I have 15+ years experience in the photo industry. I used to work as a freelance photographer but have not done so in several years.
I work approximately 260 days a year. We receive PTO and holidays. I’ll say though that for all my vacation time last year, there were really only 1-2 days where I didn’t actually work at least half the day.
The salary has risen slowly with consistent, but small, merit raises every year plus a couple of promotions. I feel like my salary is still low, especially in comparison with male peers in similar positions. But it’s hard to say, as we’re in a Southeastern city and cost of living here is lower than NYC or LA.
I have a 401k that the company matches up to 4-5%. I can’t remember–the amount changes every time our brand is bought and sold so it’s hard to keep up.
I work for an editorial brand that covers lifestyle, food, etc. We hire photographers for a variety of shoots like travel, food, homes, celebrity, etc. We have a roster of freelancers that we work with regularly and are always looking for more. I look at Diversify Photo, Color Positive, Indigenous Photograph, Wonderful Machine, and various email promos I get from agencies.
Travel is hardest to hire for. You’ve got to be good at food, outdoors, interiors, portraits, etc. It’s hard to find shooters who do it all well, quickly and reliably.
Saddens me to say but I wouldn’t recommend anyone pursue a career in print media at this time, especially for photo. IME, the photo departments are first to get slashed when cuts come around. We’re all operating with fewer and fewer people, yet the workload keeps increasing (hello print AND digital).
The toes you step on today could be attached to the ass you have to kiss tomorrow. Be kind. and treat people with respect – my grandmother (but I think it’s great career advice for creatives).
An email intro with link to your work is great, just make it clear that you know the brand. We get lots of emails from people who’ve clearly never read our magazine.
Instagram works great too. The main thing for me is that expectations regarding response need to be reasonable. Should anyone really feel entitled to a response on an unsolicited email or phone call?
The truth is: I try very hard to respond to everyone. I get it because I’ve been on the other side. But we get so many emails and messages. Some are borderline harassment! If you only knew the kinds of phone calls and emails your photo editor/producer/art director was getting. Unsolicited messages have to fall to the bottom of the to-do list, which unfortunately, is bottom-less.
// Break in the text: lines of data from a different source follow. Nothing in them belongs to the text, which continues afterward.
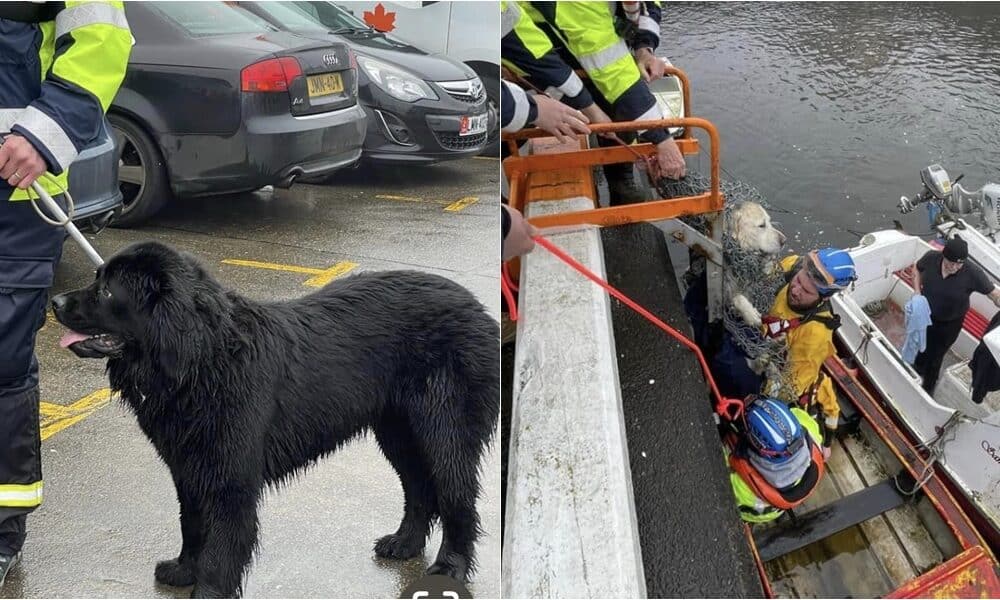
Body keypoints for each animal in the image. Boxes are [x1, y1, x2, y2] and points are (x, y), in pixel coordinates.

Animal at [50, 241, 500, 596]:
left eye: (108, 290)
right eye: (98, 278)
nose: (54, 303)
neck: (201, 361)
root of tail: (480, 309)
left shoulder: (230, 479)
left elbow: (222, 548)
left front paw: (208, 590)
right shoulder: (189, 467)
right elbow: (191, 524)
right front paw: (182, 570)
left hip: (445, 429)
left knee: (457, 498)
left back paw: (450, 568)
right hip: (398, 430)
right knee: (419, 488)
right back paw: (403, 545)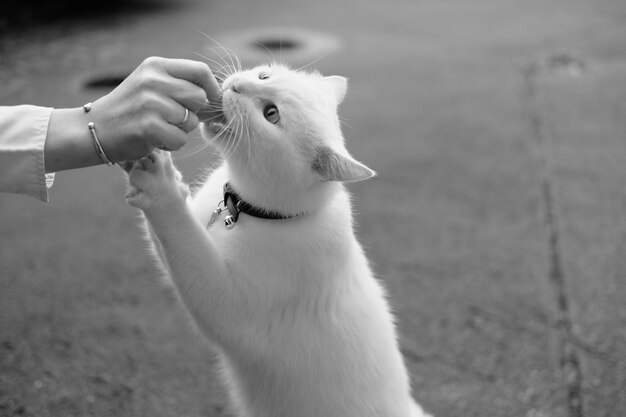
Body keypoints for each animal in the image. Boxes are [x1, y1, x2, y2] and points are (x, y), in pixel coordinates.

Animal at [125, 63, 432, 414]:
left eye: (271, 114)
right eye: (264, 76)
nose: (237, 86)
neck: (240, 210)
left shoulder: (229, 308)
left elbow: (181, 238)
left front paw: (159, 183)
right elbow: (165, 240)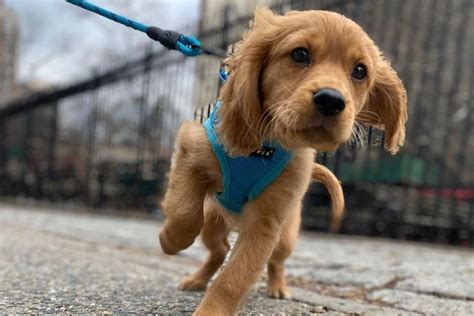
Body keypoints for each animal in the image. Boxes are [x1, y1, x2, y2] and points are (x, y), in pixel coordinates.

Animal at [159, 7, 408, 316]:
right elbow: (184, 211)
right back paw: (196, 279)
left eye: (360, 71)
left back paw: (277, 287)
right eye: (300, 54)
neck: (265, 146)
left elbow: (234, 278)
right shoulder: (190, 147)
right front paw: (170, 240)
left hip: (286, 236)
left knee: (273, 261)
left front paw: (211, 311)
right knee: (219, 249)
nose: (331, 101)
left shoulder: (265, 224)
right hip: (213, 224)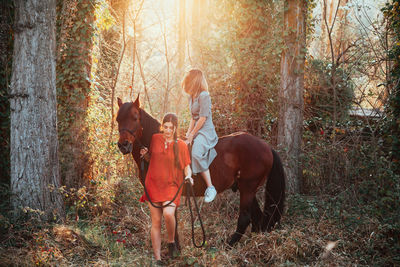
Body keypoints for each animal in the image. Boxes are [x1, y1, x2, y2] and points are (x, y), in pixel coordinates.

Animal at [115, 96, 284, 247]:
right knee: (256, 217)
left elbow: (172, 220)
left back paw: (228, 245)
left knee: (245, 217)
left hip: (248, 188)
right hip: (247, 189)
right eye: (117, 119)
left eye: (135, 117)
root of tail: (266, 146)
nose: (123, 145)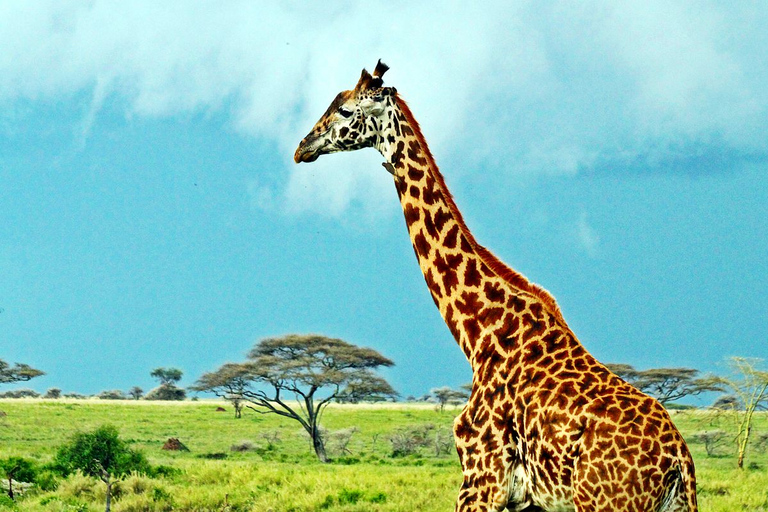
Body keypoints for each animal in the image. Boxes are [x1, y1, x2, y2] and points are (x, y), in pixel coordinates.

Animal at [292, 62, 696, 510]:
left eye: (346, 110)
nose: (302, 146)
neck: (478, 333)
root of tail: (679, 461)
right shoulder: (526, 498)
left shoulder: (482, 475)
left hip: (604, 501)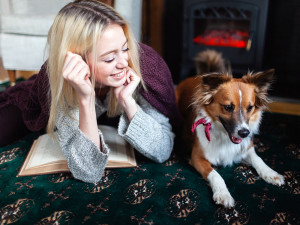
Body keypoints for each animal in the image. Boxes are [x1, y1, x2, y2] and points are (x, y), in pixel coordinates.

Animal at [177, 50, 284, 208]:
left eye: (250, 107)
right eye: (228, 107)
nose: (244, 133)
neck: (224, 138)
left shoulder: (246, 148)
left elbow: (258, 159)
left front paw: (271, 174)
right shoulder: (196, 157)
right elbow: (216, 175)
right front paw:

We just don’t have the bandwidth.
That being said, if I contact you first then I promise that I won’t ghost you. If I do, roast me. It’s rude and unprofessional. I’ve had to have uncomfortable conversations due to last minute changes but so far, everyone I’ve worked with has been gracious and understanding.
I lean on Instagram and magazines pretty heavy to find photographers. I do my best to pay attention to photo awards, photo websites, and blogs (like A Photo Editor).
Be easy to work with.
Respond in a timely manner to emails. It’s so important. If you’re consistently slow to respond or hard to reach, we’re can’t keep reaching out to you.
If you’re rude, you’re gonna lose out on gigs. People won’t want to work with you. Be nice to people. It is not hard.
And please talk to us! If you need something or have ideas, speak up. My favorite photographers to work with are the ones who call me up and talk to me like a friend. They know how to collaborate. They’re always looking for solutions instead of complaining or telling me why something can’t be done. This is how you earn our trust.